What is being asked = Skipping the images, transcribe each record below as it is.

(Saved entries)
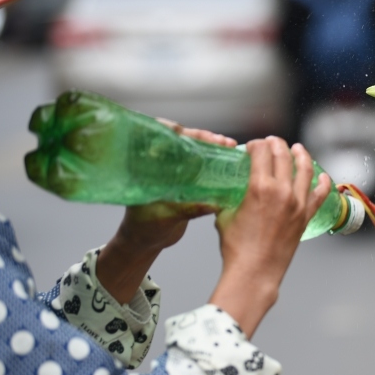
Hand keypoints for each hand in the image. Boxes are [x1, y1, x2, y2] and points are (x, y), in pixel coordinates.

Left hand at [114, 123, 238, 252]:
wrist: (145, 242)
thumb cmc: (144, 227)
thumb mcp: (166, 217)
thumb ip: (189, 209)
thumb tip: (214, 203)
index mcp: (147, 167)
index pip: (160, 137)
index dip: (177, 131)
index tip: (194, 133)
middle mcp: (160, 164)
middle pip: (183, 141)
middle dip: (203, 138)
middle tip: (222, 141)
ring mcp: (174, 171)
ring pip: (194, 151)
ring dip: (213, 148)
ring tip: (230, 147)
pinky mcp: (185, 181)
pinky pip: (201, 166)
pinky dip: (215, 163)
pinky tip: (230, 161)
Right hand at [210, 137, 331, 336]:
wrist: (255, 272)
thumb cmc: (237, 248)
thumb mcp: (225, 216)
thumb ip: (229, 199)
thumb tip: (228, 192)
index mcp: (259, 187)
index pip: (261, 153)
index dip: (257, 145)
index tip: (254, 145)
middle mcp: (281, 191)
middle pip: (283, 157)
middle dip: (277, 144)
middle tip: (273, 142)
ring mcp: (297, 204)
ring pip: (305, 170)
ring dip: (302, 156)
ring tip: (298, 149)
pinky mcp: (306, 216)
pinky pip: (320, 195)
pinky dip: (323, 183)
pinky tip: (323, 176)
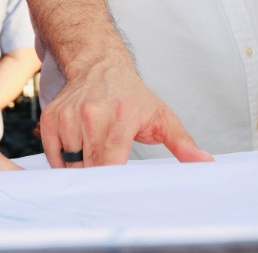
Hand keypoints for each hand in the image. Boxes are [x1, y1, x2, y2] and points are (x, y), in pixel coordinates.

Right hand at [40, 57, 211, 167]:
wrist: (100, 66)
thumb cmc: (132, 96)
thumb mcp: (162, 117)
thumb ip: (183, 144)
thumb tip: (205, 163)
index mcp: (122, 117)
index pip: (110, 164)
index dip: (111, 183)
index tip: (117, 191)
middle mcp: (93, 115)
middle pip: (89, 168)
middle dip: (98, 176)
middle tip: (109, 169)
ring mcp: (70, 116)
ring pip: (71, 164)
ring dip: (81, 165)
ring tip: (95, 148)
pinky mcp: (52, 118)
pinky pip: (53, 155)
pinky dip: (64, 159)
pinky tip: (78, 146)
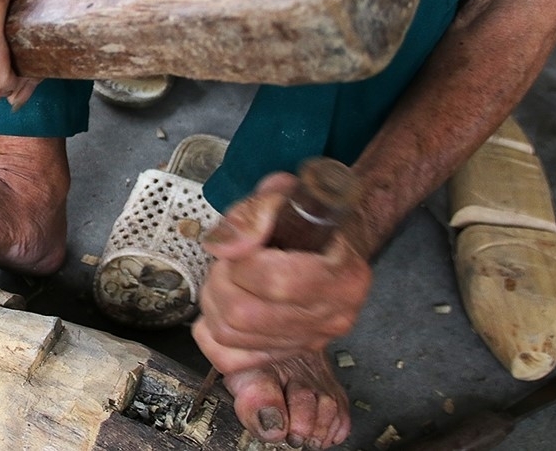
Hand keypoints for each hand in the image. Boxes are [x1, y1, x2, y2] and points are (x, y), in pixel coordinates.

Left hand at [191, 173, 371, 374]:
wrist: (330, 240)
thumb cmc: (309, 218)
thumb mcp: (284, 196)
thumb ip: (254, 215)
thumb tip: (226, 247)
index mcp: (344, 276)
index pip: (277, 282)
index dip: (241, 261)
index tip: (238, 244)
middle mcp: (332, 316)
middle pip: (246, 315)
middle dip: (220, 281)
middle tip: (226, 261)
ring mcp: (310, 340)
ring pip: (232, 336)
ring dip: (213, 302)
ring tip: (224, 279)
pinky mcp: (287, 352)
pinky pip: (232, 360)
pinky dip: (212, 334)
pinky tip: (220, 309)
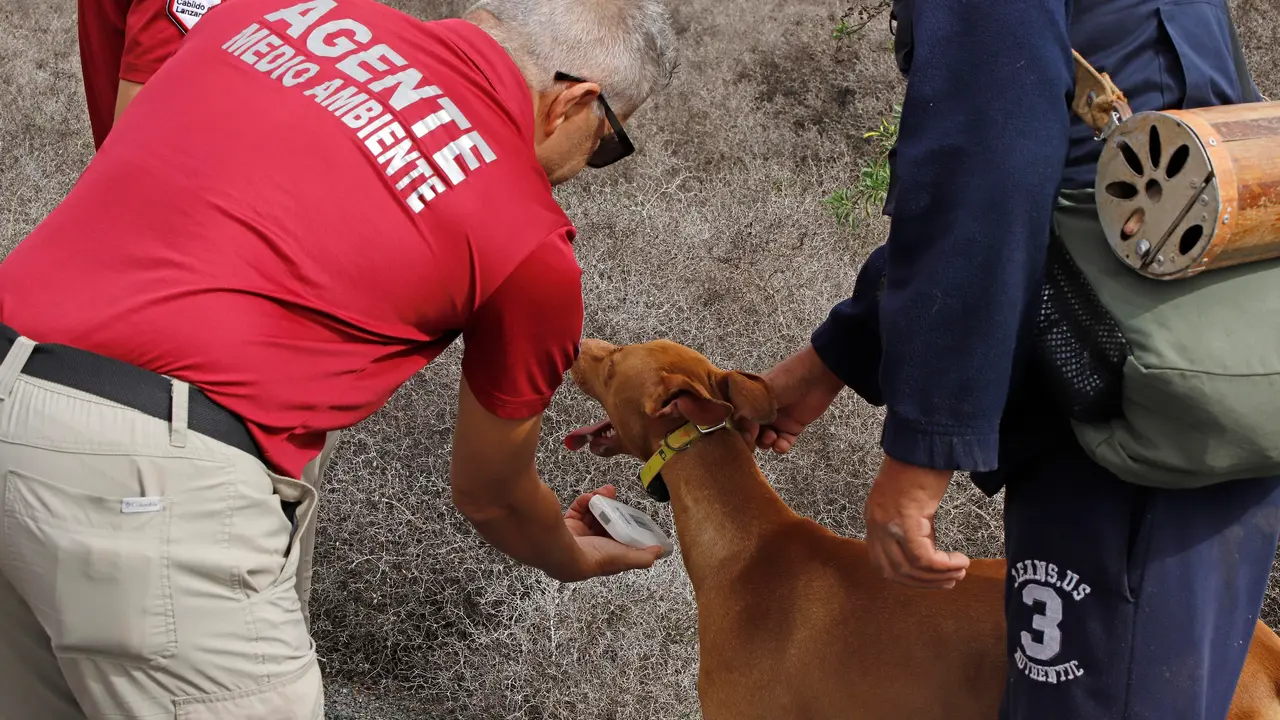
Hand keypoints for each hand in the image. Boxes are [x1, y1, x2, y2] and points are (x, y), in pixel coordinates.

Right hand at [560, 484, 663, 580]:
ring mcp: (581, 533)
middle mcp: (595, 542)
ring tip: (602, 492)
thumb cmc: (597, 559)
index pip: (619, 533)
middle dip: (610, 505)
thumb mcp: (627, 558)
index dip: (623, 520)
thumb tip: (659, 551)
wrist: (570, 555)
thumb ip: (644, 556)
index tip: (626, 509)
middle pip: (605, 519)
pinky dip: (584, 501)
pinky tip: (588, 498)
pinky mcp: (570, 524)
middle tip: (612, 494)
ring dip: (598, 500)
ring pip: (593, 512)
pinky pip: (578, 509)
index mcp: (609, 551)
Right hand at [737, 344, 844, 452]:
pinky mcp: (793, 427)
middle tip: (755, 439)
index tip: (744, 433)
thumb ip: (748, 414)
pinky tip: (781, 445)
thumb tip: (743, 435)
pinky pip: (783, 443)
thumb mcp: (761, 394)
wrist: (818, 375)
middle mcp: (762, 410)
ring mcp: (778, 419)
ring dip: (766, 442)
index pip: (738, 418)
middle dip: (751, 439)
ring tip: (772, 438)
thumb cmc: (786, 379)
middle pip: (750, 432)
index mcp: (751, 399)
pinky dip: (781, 447)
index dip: (739, 428)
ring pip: (765, 439)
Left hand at [864, 454, 969, 588]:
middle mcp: (875, 523)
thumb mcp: (914, 502)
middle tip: (948, 581)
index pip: (881, 562)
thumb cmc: (923, 464)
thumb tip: (929, 547)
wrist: (925, 440)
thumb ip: (915, 526)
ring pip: (908, 568)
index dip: (906, 577)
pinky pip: (922, 557)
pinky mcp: (904, 519)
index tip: (929, 579)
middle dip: (922, 583)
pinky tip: (960, 561)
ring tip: (959, 572)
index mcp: (874, 518)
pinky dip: (942, 565)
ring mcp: (887, 522)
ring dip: (936, 577)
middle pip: (891, 571)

Task response =
Hand keypoints for each hand in the image. Boxes are [x1, y1, x2, y2] and points are (x, y), in pixel coordinates.

Left hand at [114, 123, 238, 252]:
wrist: (145, 242)
thumb cmc: (144, 227)
thumb mcp: (166, 217)
thumb ip: (189, 209)
thumb tip: (214, 203)
index mcp: (147, 167)
index pip: (160, 137)
index dip: (177, 131)
index tip: (194, 133)
middle mcp: (160, 164)
middle pip: (183, 141)
middle dip: (203, 138)
middle tip: (222, 141)
ring mcp: (174, 171)
ring pip: (194, 151)
ring dip: (213, 148)
ring tip: (230, 147)
pinky mcp: (185, 181)
pinky pip: (201, 166)
pinky dip: (215, 163)
pinky tip: (230, 161)
Right hand at [210, 137, 331, 336]:
wrist: (255, 272)
thumb cmc: (237, 248)
thumb mcp: (225, 216)
thumb ip: (229, 199)
thumb tip: (228, 192)
index mcp: (259, 187)
index pip: (261, 153)
index dip: (257, 145)
index tip: (254, 145)
middle mcp: (281, 191)
middle pip: (283, 157)
middle dip: (277, 144)
middle tip: (273, 142)
ring mcp: (297, 204)
ring pip: (305, 170)
ring dip: (302, 156)
ring tip: (298, 149)
pinky mcp: (306, 216)
pinky pip: (320, 195)
pinky dip: (323, 183)
pinky tip: (323, 176)
Hand keypoints for each hand in the image. Boxes are [x1, y1, x2, y2] and points are (x, y), in pixel coordinates.

Right hand at [40, 57, 211, 167]:
wrist: (100, 66)
thumb cmc: (132, 96)
thumb mcp: (162, 117)
thumb ip: (183, 144)
thumb tip: (205, 163)
index mcp: (122, 117)
index pip: (110, 164)
index dip: (111, 183)
index tip: (117, 191)
middle mcp: (93, 115)
middle pip: (89, 168)
middle dip: (98, 176)
middle tip: (109, 169)
ring mcp: (70, 116)
ring pip: (71, 164)
ring dip: (81, 165)
ring tip: (95, 148)
pinky mcp: (52, 118)
pinky pip: (53, 155)
pinky dip: (64, 159)
pinky tip: (78, 146)
Hand keypoints for each hand in the image. Boxes are [x1, y1, x2, y2] and points are (x, y), in pixel coordinates.

Left hand at [191, 173, 371, 374]:
wrist: (330, 240)
thumb cmc: (309, 218)
thumb mcp: (284, 196)
thumb ip: (254, 215)
thumb tip: (226, 247)
index mcp: (344, 276)
index pip: (277, 282)
index dip: (241, 261)
index tip: (238, 244)
middle mcp: (332, 316)
middle pip: (246, 315)
middle dip: (220, 281)
middle tip: (226, 261)
ring mcp: (310, 340)
ring pip: (232, 336)
ring dip: (213, 302)
ring tip: (224, 279)
pinky mcp: (287, 352)
pinky pip: (232, 360)
pinky dip: (212, 334)
pinky tip: (220, 309)
Hand keypoints for each hand in the image. Boxes are [x1, y1, x2, y2] and points are (x, y), in pixel coordinates.

Right hand at [560, 484, 663, 580]:
ring mcp: (581, 533)
middle mcp: (595, 542)
ring tip: (602, 492)
thumb cmc: (597, 559)
index pip: (619, 533)
middle dip: (610, 505)
thumb mcp: (627, 558)
index dip: (623, 520)
thumb tip: (659, 551)
wrist: (570, 555)
thumb ip: (644, 556)
index tip: (626, 509)
middle pip: (605, 519)
pinky dip: (584, 501)
pinky tip: (588, 498)
pinky mcp: (570, 524)
middle tip: (612, 494)
ring dip: (598, 500)
ring pip: (593, 512)
pinky pip: (578, 509)
index mcp: (609, 551)
Right hand at [737, 344, 844, 452]:
pinky mcp: (793, 427)
middle tip: (755, 439)
index tip: (744, 433)
thumb ip: (748, 414)
pinky tip: (781, 445)
thumb tip: (743, 435)
pinky pip: (783, 443)
thumb mcp: (761, 394)
wrist: (818, 375)
middle mcp: (762, 410)
ring mcp: (778, 419)
ring dip: (766, 442)
index pip: (738, 418)
middle dip: (751, 439)
ring tip: (772, 438)
thumb cmc: (786, 379)
middle pip: (750, 432)
index mcp: (751, 399)
pinky dip: (781, 447)
index dip: (739, 428)
ring pip: (765, 439)
Left hand at [864, 454, 969, 588]:
middle mcp: (875, 523)
thumb mcp: (914, 502)
middle tip: (948, 581)
index pip: (881, 562)
thumb cmc: (923, 464)
thumb tip: (929, 547)
wrist: (925, 440)
thumb ip: (915, 526)
ring pip: (908, 568)
index dip: (906, 577)
pinky pip: (922, 557)
pinky mcp: (904, 519)
index tip: (929, 579)
middle dip: (922, 583)
pinky tip: (960, 561)
ring tip: (959, 572)
index mcp: (874, 518)
pinky dip: (942, 565)
ring mcp: (887, 522)
ring dip: (936, 577)
middle pip: (891, 571)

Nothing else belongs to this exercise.